Methods — Based on a joint analysis of DataCite metadata records and re3data repository descriptions, this paper evaluates the quality of metadata records describing research data and analyzes differences in metadata quality between repositories of different types and between repositories with or without formal certification to determine if these factors correlate with high metadata quality.
Results — Of individual metadata elements, mandatory elements are used most frequently, followed by recommended and optional elements. More than half of all metadata elements are used in less than 5 % of metadata records. With the exception of related identifiers, persistent identifiers are rarely used. The average descriptions has 487.3 characters. On average, 18.7 elements are used in metadata records, which corresponds to 24.7 % of the elements available. The homogeneity of metadata records varies considerably between repositories, on average, 50.9 % of metadata records use the same common set of metadata elements. The analysis revealed statistically significant differences across repositories of varying type and
certification status in the use of individual metadata elements, the comprehensiveness of descriptions, and the completeness of metadata records.

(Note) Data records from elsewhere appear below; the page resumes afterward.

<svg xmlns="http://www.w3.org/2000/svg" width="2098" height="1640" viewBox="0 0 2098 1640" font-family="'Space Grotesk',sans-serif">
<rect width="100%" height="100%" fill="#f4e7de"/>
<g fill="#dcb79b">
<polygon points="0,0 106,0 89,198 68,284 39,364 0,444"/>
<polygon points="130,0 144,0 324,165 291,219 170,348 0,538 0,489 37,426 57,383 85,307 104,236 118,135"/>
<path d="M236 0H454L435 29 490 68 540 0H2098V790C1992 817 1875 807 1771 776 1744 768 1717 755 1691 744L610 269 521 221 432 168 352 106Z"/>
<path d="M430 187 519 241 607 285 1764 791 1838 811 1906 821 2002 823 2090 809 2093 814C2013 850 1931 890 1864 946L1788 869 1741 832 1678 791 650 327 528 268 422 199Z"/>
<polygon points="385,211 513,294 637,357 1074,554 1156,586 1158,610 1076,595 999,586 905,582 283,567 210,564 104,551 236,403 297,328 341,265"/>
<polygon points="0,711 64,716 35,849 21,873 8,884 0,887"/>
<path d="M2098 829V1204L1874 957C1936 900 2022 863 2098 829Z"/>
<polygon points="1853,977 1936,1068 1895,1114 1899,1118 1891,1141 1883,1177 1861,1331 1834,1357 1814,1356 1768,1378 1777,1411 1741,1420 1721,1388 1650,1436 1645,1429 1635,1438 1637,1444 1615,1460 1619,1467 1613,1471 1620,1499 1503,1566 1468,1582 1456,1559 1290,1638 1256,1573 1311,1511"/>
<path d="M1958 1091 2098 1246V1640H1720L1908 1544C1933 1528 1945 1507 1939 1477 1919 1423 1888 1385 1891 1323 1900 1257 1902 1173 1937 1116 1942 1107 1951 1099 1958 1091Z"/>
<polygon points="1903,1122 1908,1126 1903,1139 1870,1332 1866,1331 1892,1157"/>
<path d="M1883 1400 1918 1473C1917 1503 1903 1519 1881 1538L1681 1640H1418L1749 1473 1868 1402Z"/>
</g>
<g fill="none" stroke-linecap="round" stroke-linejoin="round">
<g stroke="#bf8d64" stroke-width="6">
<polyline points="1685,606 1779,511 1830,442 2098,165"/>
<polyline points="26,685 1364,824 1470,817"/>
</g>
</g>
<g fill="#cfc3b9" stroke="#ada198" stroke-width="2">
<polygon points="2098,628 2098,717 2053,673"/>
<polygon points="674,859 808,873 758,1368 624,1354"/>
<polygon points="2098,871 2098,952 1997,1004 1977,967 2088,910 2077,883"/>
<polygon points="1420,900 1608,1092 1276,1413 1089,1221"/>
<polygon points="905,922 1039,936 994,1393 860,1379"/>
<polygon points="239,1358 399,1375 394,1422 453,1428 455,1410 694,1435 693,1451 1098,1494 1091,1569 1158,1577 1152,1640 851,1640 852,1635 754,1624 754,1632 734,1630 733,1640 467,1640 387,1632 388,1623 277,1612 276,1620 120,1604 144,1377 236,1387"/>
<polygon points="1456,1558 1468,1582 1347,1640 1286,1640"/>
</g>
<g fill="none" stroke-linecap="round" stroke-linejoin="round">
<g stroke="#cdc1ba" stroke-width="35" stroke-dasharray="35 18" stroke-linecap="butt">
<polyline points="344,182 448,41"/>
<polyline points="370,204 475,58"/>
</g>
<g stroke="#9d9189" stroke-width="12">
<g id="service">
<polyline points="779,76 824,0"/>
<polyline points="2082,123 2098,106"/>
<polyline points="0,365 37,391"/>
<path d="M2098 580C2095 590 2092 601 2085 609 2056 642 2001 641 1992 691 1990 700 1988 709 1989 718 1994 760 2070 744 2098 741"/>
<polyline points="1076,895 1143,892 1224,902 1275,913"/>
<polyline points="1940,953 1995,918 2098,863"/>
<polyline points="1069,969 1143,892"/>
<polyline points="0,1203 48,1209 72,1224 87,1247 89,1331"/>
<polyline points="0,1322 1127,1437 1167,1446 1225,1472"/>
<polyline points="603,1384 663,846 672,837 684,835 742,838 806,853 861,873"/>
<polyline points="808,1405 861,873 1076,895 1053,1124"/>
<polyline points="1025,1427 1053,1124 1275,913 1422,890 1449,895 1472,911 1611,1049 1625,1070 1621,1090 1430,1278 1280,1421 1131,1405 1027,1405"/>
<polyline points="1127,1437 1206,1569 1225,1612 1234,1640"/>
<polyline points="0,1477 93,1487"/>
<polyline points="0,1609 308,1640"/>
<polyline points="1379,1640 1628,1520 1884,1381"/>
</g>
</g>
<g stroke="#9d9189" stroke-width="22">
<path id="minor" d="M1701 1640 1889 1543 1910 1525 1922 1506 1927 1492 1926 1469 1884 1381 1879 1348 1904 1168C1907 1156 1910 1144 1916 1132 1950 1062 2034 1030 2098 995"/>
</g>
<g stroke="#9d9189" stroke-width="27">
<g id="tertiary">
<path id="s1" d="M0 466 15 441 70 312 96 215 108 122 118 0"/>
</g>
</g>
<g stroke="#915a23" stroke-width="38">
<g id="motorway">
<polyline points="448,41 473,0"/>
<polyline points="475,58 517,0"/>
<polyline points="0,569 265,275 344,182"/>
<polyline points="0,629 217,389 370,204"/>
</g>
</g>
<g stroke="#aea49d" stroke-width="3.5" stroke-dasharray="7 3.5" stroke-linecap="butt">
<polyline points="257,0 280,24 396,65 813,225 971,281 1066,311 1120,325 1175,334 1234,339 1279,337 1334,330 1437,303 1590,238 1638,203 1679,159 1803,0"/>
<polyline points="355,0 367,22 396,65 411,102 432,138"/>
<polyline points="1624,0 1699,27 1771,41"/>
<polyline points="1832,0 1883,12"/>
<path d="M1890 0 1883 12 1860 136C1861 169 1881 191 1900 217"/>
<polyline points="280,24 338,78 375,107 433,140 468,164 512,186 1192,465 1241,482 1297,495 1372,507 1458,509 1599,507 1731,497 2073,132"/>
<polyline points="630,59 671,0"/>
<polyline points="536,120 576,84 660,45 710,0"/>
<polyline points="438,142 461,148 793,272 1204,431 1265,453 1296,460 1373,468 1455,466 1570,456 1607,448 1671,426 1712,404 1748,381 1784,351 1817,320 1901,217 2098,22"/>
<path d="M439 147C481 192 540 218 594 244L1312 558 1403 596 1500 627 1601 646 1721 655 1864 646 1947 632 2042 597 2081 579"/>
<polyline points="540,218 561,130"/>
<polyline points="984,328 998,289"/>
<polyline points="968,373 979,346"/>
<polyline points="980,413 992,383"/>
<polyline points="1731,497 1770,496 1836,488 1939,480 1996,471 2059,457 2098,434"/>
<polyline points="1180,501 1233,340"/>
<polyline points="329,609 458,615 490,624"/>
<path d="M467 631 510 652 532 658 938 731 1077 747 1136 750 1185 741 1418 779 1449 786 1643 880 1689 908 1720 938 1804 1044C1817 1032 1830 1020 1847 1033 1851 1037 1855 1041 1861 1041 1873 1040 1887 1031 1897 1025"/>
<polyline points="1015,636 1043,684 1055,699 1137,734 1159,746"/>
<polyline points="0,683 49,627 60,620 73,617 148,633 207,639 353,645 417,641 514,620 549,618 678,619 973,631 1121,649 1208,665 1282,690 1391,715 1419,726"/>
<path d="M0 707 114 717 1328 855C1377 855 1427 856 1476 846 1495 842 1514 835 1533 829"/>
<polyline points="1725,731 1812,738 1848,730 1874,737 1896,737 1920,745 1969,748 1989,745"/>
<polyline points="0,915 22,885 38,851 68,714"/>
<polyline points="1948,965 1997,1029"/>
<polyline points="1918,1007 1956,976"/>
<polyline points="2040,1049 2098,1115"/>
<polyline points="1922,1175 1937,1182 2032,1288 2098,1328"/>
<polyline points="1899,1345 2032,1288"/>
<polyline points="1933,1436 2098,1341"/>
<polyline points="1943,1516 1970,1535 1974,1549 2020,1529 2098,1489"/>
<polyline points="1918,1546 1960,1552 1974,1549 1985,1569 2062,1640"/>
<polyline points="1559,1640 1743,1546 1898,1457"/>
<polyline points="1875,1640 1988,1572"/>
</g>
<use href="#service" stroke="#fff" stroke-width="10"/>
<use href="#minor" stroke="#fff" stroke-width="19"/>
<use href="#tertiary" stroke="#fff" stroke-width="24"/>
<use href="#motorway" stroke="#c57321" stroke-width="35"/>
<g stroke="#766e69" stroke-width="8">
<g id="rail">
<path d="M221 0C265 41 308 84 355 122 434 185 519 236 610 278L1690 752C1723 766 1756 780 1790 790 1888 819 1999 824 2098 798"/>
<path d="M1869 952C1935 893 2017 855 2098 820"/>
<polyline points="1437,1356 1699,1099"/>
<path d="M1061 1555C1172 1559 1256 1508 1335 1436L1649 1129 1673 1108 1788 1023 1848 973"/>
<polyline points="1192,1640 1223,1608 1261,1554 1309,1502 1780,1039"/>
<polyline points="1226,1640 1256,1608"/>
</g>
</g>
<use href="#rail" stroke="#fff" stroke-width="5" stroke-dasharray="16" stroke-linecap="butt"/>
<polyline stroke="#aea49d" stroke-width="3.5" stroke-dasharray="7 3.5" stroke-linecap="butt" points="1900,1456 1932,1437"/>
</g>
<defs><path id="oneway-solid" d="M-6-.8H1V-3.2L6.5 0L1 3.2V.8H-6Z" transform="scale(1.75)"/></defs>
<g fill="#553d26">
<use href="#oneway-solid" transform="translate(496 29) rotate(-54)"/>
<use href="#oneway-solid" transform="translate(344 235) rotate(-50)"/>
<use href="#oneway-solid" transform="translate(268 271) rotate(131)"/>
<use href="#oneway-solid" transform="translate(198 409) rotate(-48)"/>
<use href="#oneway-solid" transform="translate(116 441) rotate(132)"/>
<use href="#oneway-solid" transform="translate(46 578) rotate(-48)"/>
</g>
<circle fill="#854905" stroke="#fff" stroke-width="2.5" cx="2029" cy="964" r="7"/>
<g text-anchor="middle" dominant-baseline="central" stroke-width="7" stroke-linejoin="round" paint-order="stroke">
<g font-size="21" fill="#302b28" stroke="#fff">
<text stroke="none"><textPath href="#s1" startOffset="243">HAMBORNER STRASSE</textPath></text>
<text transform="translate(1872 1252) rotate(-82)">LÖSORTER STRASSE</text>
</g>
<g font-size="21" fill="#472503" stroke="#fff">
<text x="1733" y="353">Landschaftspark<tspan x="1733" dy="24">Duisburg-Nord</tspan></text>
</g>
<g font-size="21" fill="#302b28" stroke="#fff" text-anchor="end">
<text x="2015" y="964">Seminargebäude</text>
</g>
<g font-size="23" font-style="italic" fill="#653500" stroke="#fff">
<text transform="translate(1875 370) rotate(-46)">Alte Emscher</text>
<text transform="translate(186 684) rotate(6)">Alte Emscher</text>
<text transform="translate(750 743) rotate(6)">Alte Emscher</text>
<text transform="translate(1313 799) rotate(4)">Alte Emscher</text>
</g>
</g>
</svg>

Conclusion — This paper presents a first systematic analysis of metadata quality for research data and the influence of repository characteristics on metadata quality. It discusses difficulties of using a generic metadata schema for describing diverse research data. The results show that some repositories appear to have established successful metadata practices and workflows, but some metadata elements remain underused. There is evidence of repository type and certification status affecting metadata quality, but more research is needed to identify specific factors.